# Mason's Shoe Polish



## jonahtroy (Oct 14, 2012)

I've looked this bottle up and i've seen one's with the same shape that say Mason's Shoe Dressing. Mine say Mason's 3 FL OZ, and one even had the applicant brush still in it. I picked these up at a yard sale for $0.25 a piece. The yellowish honey amber one has a crude top, and its rue color only shows in the light. At firs they both looked olive green. So, how'd i do (are these worth anything)?





 Crude top one:


----------



## 2find4me (Oct 14, 2012)

You can't loose money when you've paid 25 cents! Probably came with a box like this:
 http://www.ebay.com/itm/ANTIQUE-MASONS-CHALLENGE-BLACKING-BOOT-SHOE-POLISH-WOODEN-STORE-BOX-/320957176754?pt=LH_DefaultDomain_0&hash=item4aba89dbb2


----------



## jonahtroy (Oct 14, 2012)

I saw that when i was searching this bottle, pretty cool.
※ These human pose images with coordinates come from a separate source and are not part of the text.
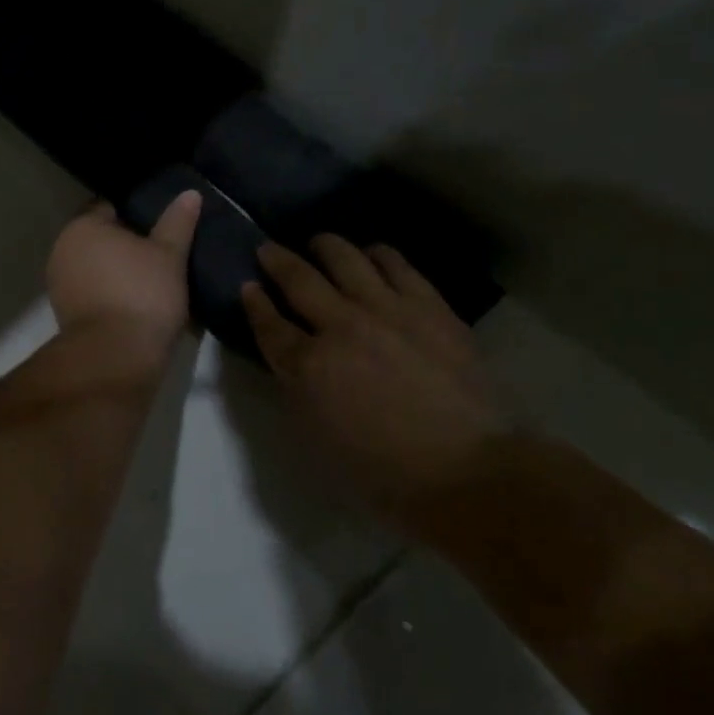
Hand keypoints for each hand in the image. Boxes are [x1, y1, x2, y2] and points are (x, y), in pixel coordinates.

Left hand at [46, 191, 202, 350]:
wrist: (116, 356)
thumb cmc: (142, 293)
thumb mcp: (169, 254)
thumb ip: (177, 222)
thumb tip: (190, 193)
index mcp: (82, 227)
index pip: (110, 208)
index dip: (138, 215)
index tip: (163, 227)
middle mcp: (62, 251)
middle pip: (102, 240)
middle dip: (128, 245)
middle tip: (163, 254)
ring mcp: (60, 285)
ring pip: (98, 269)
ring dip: (120, 273)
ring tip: (155, 281)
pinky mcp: (66, 315)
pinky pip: (94, 294)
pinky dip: (112, 296)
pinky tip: (138, 305)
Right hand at [241, 235, 509, 518]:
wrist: (465, 470)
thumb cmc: (383, 472)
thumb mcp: (318, 438)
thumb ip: (299, 390)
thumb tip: (293, 359)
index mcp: (308, 366)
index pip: (270, 324)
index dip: (255, 304)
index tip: (248, 286)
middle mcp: (340, 326)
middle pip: (300, 280)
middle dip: (277, 260)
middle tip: (268, 249)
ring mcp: (387, 310)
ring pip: (346, 259)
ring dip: (325, 246)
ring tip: (319, 243)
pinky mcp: (428, 306)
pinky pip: (396, 265)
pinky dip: (378, 254)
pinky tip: (373, 254)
Im hoping there worth 1$, that would quadruple my money []


----------



## jonahtroy (Oct 14, 2012)

anyone know the value? of either?


----------



## RICKJJ59W (Oct 14, 2012)

a buck two ten


----------



## jonahtroy (Oct 14, 2012)

Ok, i found an olive green one that had a nick in it sell for 5$, but i havent found anything on the amber one, not even a page of someone having one, help would be wonderful


----------



## epackage (Oct 14, 2012)

Your's does not look amber to me, they look very much like olive green...


----------



## jonahtroy (Oct 14, 2012)

yeah, its not amber, it a yellowy-green..... the other is a deep green...


----------



## madman (Oct 15, 2012)

cool bottle ive only ever seen those in aqua


----------



## jonahtroy (Oct 15, 2012)

@madman Thanks, i think they look pretty nice too.
 @epackage Yeah i guess it is an olive green looking at it closer now, so i guess the other would be a forest green.... idk


----------



## Chuckie (Nov 18, 2012)

In the middle of a move or I would post a pic of it but I have one in the dark green I have had for a few years but it has quite ambit more embossing on it love the color on this one it is one of my best looking display pieces . Never found a price for mine either .


----------